Damned if you do, damned if you don’t…

My doctoral advisor called them dime-between-seat-cushion dilemmas: making an attempt to retrieve the dime requires moving the cushion, which makes the dime slide farther down between the cushions; not making an attempt keeps the dime in place, but still doesn’t get the dime out. Either way, the dime remains beyond reach. Dimeless if you reach for the dime, dimeless if you don’t.

Of course, there are other ways to get the dime. If you happen to have a thin blade, you could come up from beneath the coin and try to pop it up and out. If you don’t mind pulling the cushions apart, you can let the dime fall to the bottom of the chair and then pick it up – assuming that the cushions are removable and the dime doesn’t fall out of reach into the coils beneath.

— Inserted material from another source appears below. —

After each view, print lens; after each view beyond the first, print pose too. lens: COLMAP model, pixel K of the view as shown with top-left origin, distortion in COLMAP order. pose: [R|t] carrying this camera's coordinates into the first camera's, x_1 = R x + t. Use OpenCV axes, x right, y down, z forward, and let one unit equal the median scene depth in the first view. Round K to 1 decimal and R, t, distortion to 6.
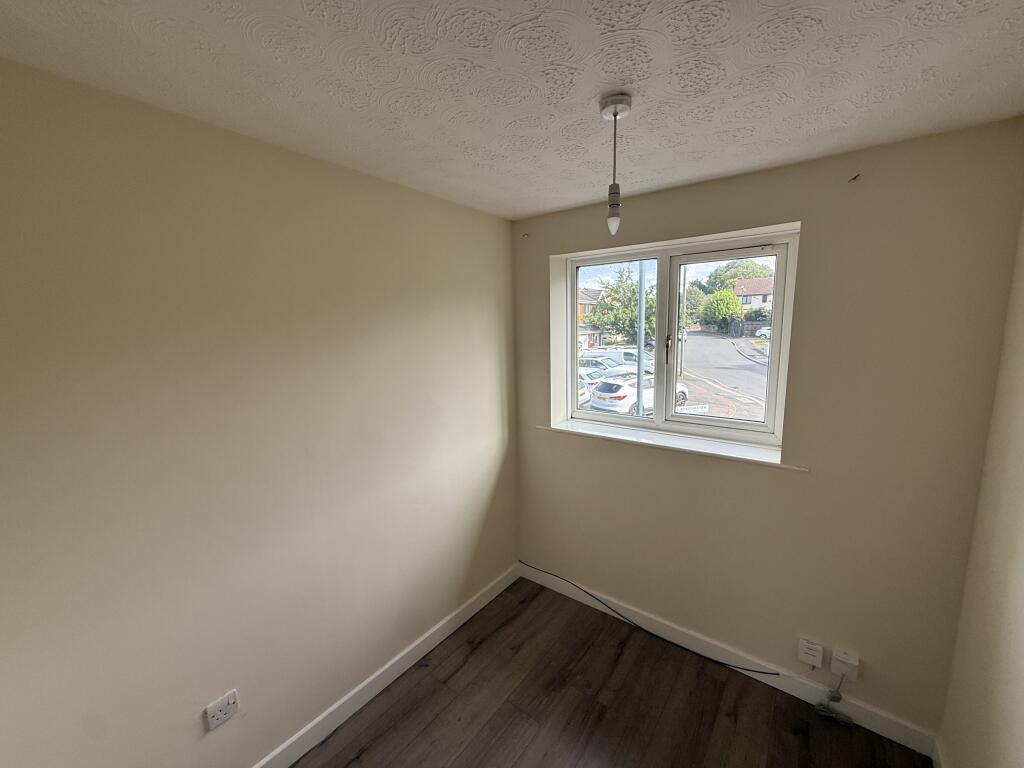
lens RADIAL K [[407.4, 0, 512.9], [0, 407.4, 385.4], [0, 0, 1]] dist [0.002154, -0.000090]
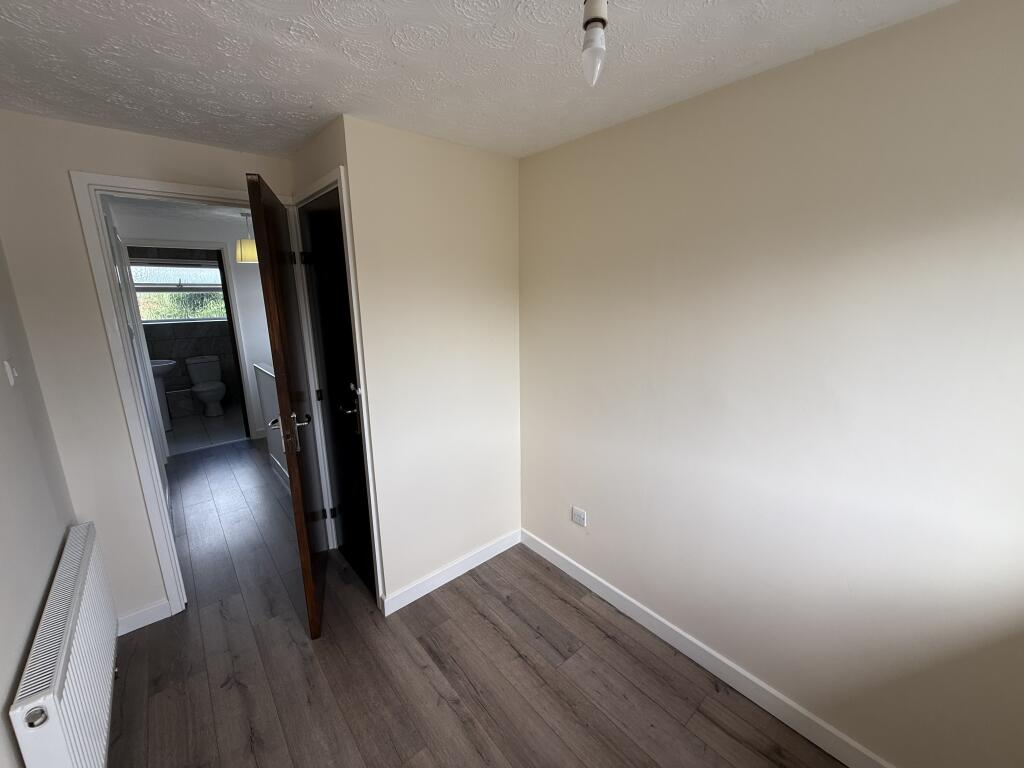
lens RADIAL K [[407.4, 0, 513.1], [0, 407.4, 379.3], [0, 0, 1]] dist [0.002154, -0.000090]
pose [[-0.198641, 0.228755, -0.953002, 0.589904], [-0.134627, 0.956793, 0.257726, -0.089436], [0.970782, 0.179495, -0.159262, 0.694181]]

You could tip the whole piece of furniture upside down and give it a good shake. But sometimes the rescue requires too much effort or unavailable tools, and the dime remains beyond reach.

Sometimes, it seems like a life of faith is presented as a dime-between-seat-cushion reality: no matter what you do or do not do, it remains beyond reach. So rules come in as a tool to pop it from underneath, and theological treatises offer seat cushion removal instructions. For those of a revolutionary bent, leaders can be found who will tell you to flip the whole thing upside down and let gravity do its thing. But when one or all of these are attempted, the best outcome is a dime you can hold in your hand and the question you hold in your heart: was such a small thing worth such effort? Damned if you do, damned if you don’t.

The problem with all this isn’t the various methods or means of dime-from-cushion removal; the problem is reducing a life of faith to something so small that it can easily fall and get lost between the cracks. You and I will lose our way, and it may feel like parts of our faith drop away like coins in a torn pocket. But these small things, even when they seem so big, aren’t our lives of faith – and they certainly aren’t the entirety of who we are. Whether we try to retrieve them or not, whether they remain beyond our grasp or not, we can be sure that God will offer us a hand and take us home: loved if we do, love if we don’t.